■ WORK REQUIRED:
Copy out the stretch of the data below from the line containing "order: Odonata" through the line containing "scientific name: Cepaea nemoralis", including both of those lines. Reproduce every line without any change.

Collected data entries
= = = = = = =

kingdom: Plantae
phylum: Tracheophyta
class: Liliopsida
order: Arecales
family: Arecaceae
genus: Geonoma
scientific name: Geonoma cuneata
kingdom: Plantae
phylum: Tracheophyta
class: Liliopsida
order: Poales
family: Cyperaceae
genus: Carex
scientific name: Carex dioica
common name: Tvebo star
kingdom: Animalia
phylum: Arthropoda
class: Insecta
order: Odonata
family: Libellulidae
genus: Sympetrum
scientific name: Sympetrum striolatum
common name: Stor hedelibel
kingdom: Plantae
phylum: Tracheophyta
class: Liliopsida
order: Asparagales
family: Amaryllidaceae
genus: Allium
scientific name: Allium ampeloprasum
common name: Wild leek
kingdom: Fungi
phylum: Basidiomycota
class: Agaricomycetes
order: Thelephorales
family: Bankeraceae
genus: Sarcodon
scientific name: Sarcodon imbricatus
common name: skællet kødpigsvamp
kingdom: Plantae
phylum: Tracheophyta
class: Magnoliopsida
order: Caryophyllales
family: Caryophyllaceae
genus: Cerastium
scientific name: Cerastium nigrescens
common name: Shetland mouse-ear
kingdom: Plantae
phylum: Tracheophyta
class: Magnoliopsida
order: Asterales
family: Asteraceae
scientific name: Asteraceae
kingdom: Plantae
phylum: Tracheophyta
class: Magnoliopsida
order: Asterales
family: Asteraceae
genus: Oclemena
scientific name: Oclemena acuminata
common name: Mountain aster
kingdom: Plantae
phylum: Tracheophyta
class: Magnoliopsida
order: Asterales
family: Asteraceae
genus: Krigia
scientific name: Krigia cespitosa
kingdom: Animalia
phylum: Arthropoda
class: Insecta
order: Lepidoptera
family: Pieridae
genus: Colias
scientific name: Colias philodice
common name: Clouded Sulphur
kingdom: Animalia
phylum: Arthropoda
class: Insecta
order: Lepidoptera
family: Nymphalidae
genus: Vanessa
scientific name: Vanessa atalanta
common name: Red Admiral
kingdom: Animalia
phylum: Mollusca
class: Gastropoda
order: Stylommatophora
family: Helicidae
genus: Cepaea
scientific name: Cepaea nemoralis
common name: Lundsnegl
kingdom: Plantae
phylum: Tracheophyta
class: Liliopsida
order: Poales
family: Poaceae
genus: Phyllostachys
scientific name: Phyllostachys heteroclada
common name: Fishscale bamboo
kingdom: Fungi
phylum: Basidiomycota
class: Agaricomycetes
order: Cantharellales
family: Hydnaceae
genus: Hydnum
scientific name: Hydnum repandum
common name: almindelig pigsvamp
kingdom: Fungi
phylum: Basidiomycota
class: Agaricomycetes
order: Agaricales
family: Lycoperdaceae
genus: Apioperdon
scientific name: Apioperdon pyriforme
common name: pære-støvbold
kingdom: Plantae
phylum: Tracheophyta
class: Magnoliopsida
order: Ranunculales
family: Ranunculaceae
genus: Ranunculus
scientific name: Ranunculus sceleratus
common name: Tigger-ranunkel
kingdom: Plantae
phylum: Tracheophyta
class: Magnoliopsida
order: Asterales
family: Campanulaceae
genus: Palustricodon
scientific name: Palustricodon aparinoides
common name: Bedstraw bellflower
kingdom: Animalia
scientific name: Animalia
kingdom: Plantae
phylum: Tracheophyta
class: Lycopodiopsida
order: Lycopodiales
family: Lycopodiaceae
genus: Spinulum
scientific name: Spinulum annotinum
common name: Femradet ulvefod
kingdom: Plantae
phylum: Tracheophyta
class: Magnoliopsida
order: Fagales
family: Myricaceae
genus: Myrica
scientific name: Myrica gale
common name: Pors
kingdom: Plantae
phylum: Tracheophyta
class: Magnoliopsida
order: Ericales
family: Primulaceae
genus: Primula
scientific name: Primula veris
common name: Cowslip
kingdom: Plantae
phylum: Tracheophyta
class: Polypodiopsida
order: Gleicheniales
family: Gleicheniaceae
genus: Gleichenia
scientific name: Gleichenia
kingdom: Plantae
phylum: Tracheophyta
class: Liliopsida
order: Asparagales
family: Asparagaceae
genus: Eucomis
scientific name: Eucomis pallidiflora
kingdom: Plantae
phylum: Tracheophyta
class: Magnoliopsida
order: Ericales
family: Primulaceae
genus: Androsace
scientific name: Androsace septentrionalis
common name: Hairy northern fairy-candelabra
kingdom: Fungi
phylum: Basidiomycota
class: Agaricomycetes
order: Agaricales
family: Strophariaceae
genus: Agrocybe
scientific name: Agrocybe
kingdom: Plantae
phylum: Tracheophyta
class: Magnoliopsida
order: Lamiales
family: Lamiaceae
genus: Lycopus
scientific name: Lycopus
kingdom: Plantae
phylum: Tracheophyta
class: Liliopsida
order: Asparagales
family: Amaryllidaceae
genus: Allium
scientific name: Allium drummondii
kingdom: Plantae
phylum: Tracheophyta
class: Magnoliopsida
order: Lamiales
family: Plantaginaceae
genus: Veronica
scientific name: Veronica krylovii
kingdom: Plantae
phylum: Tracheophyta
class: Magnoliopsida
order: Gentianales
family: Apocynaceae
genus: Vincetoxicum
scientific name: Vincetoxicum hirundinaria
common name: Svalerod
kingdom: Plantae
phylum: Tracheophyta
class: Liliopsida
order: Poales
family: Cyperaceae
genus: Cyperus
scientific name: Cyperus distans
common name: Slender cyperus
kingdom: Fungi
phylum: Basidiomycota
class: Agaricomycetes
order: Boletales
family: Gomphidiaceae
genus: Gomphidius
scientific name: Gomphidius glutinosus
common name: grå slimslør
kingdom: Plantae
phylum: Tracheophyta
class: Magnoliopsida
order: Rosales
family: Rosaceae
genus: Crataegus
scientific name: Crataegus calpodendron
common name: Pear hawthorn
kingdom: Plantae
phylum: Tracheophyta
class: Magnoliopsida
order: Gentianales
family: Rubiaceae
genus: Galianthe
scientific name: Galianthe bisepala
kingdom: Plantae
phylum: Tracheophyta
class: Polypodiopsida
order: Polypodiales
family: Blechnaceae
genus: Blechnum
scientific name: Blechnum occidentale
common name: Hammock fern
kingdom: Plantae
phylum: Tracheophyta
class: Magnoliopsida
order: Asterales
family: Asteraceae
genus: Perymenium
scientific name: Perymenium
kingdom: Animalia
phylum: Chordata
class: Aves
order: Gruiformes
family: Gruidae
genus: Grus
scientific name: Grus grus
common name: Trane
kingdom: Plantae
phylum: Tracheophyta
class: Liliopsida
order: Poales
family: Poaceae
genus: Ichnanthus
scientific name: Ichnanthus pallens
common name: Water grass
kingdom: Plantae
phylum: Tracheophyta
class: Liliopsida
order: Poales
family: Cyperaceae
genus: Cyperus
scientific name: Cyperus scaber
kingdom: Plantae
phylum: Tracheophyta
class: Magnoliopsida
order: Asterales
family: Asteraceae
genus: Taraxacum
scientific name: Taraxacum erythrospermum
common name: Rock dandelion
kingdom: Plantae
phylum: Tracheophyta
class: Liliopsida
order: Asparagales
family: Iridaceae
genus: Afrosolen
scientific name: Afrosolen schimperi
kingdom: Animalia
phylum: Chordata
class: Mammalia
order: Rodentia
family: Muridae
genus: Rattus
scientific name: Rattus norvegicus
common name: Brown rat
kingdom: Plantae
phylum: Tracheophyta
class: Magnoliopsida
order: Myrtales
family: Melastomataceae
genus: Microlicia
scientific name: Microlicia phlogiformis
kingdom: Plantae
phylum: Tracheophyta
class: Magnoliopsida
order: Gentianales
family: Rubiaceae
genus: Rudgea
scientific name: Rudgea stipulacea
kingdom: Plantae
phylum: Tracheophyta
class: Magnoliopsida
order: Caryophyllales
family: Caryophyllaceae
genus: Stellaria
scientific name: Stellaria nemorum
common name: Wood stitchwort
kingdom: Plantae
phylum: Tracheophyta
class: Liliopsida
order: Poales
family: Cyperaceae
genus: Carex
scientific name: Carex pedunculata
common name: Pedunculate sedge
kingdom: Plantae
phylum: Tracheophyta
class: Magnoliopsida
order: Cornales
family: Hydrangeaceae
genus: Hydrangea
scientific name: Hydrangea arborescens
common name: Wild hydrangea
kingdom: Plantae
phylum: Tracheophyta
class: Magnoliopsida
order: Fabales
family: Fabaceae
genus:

= = = = = = =

■ TASK OUTPUT:
order: Odonata
family: Libellulidae
genus: Sympetrum
scientific name: Sympetrum striolatum
common name: Stor hedelibel
kingdom: Plantae
phylum: Tracheophyta
class: Liliopsida
order: Asparagales
family: Amaryllidaceae
genus: Allium
scientific name: Allium ampeloprasum
common name: Wild leek
kingdom: Fungi
phylum: Basidiomycota
class: Agaricomycetes
order: Thelephorales
family: Bankeraceae
genus: Sarcodon
scientific name: Sarcodon imbricatus
common name: skællet kødpigsvamp
kingdom: Plantae
phylum: Tracheophyta
class: Magnoliopsida
order: Caryophyllales
family: Caryophyllaceae
genus: Cerastium
scientific name: Cerastium nigrescens
common name: Shetland mouse-ear
kingdom: Plantae
phylum: Tracheophyta
class: Magnoliopsida
order: Asterales
family: Asteraceae
scientific name: Asteraceae
kingdom: Plantae
phylum: Tracheophyta
class: Magnoliopsida
order: Asterales
family: Asteraceae
genus: Oclemena
scientific name: Oclemena acuminata
common name: Mountain aster
kingdom: Plantae
phylum: Tracheophyta
class: Magnoliopsida
order: Asterales
family: Asteraceae
genus: Krigia
scientific name: Krigia cespitosa
kingdom: Animalia
phylum: Arthropoda
class: Insecta
order: Lepidoptera
family: Pieridae
genus: Colias
scientific name: Colias philodice
common name: Clouded Sulphur
kingdom: Animalia
phylum: Arthropoda
class: Insecta
order: Lepidoptera
family: Nymphalidae
genus: Vanessa
scientific name: Vanessa atalanta
common name: Red Admiral
kingdom: Animalia
phylum: Mollusca
class: Gastropoda
order: Stylommatophora
family: Helicidae
genus: Cepaea
scientific name: Cepaea nemoralis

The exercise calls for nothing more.